There has been a big shakeup in the genus Orthotrichum in the last few years. It has been known for awhile that Orthotrichum was polyphyletic (not all having a single common ancestor), and there have long been questions about where to place the members of that group that are both monoicous (having male and female organs on the same plant) and have the stomata (gas exchange pores in the capsule) on the surface (phaneroporous) as opposed to submerged in the capsule wall (cryptoporous). It is for these species that the genus Lewinskya was erected, named after an important figure in the present understanding of the family Orthotrichaceae, Jette Lewinsky-Haapasaari.
Because of my specimen having a distinctly ribbed capsule that narrowed abruptly (strangulated) before flaring to the peristome (the mouth of the capsule), as well as being monoicous and having phaneroporous stomata, I had felt pretty good calling it Orthotrichum affine, and the fact that it was now called Lewinskya affinis was merely interesting to me. Until I read that, when they applied molecular testing to members of the new genus, it became apparent that Lewinskya affinis, a species found on 4 continents, was in fact a species complex, comprising as many as seven different species. So, with a slightly pained sigh, it was back to the drawing board.
Eventually I found a paper by Vigalondo et. al (2020) that had a key and descriptions of the new species, and in a weird quirk of Internet fate I was allowed to access it, although when I went back to link it to this profile I just found the abstract and a paywall. But by then I had re-examined my specimens, and come to the conclusion that I probably had Lewinskya pacifica (L. affinis as presently circumscribed is considered to be a strictly Eurasian and North African species). But I say probably because, while that is the best overall fit, due to location, substrate, and lack of netlike structures on the exostome (the exterior ‘teeth’ of the peristome), still the key calls for L. pacifica to have a blunt (obtuse) apex to the leaves, and these have mostly pointed tips. So I’ll just leave it here with that ambiguity, since some leaves did have relatively blunt apexes.
Description-Small (up to 2cm tall by 4cm wide) clumps or cushions of dull green moss with small (2.1-3.3mm long by .5-.9mm wide) lanceolate leaves; capsules slightly immersed in the surrounding leaves (parichaetial leaves) to slightly emergent; capsules strongly ribbed and strangulated when dry, with phaneroporous stomata on the lower half; exostomes rectangular cells, seldom split, lacking fenestration (windows or holes); monoicous.

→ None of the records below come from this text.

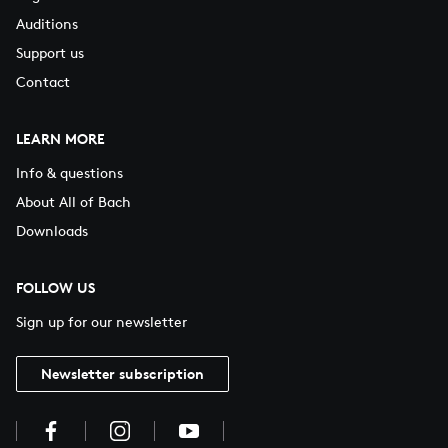
Auditions
Support us
Contact
LEARN MORE
Info & questions
About All of Bach
Downloads
FOLLOW US
Sign up for our newsletter
Newsletter subscription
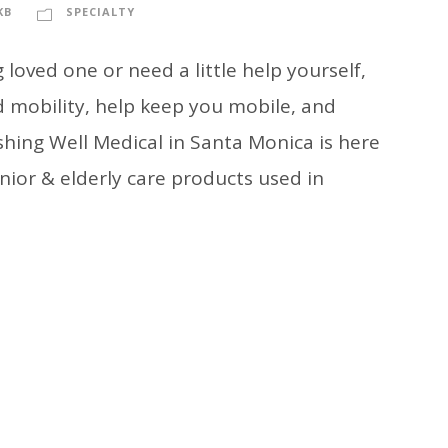
KB
SPECIALTY
loved one or need a little help yourself,
 mobility, help keep you mobile, and
shing Well Medical in Santa Monica is here
nior & elderly care products used in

Similar species–Lewinskya pseudoaffinis has cancellated (netlike) ends to the exostomes, and less strangulated capsules; L. arida and L. praemorsa are found on rock in drier locations; Ulota sp. have crisped and twisted leaves when dry; Orthotrichum and Pulvigera sp. are cryptoporous or dioicous, or both.
Habitat-Epiphitic on hardwoods; probably a common resident on street trees in urban areas.

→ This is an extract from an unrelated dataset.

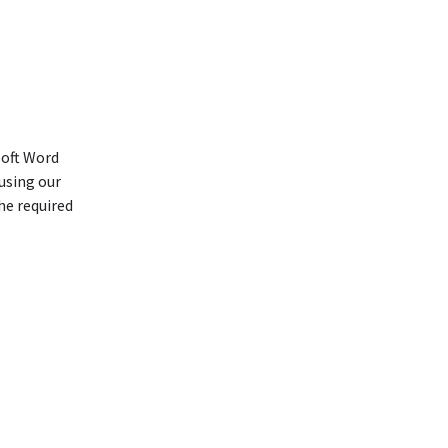
soft Word
using our
he required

Range-Pacific Coast; primarily west of the Cascades, and in sw Oregon and nw California in our region.
Reproductive timing– forms sporophytes almost year around.
Eaten by-Various slugs, snails, insects, woodlice, springtails, and nematodes, and the capsules are probably also taken by small birds.
Etymology of names–Lewinskya honors Jette Lewinsky-Haapasaari, a renowned expert on the family Orthotrichaceae. The specific epithet pacifica refers to it being found along the Pacific Coast.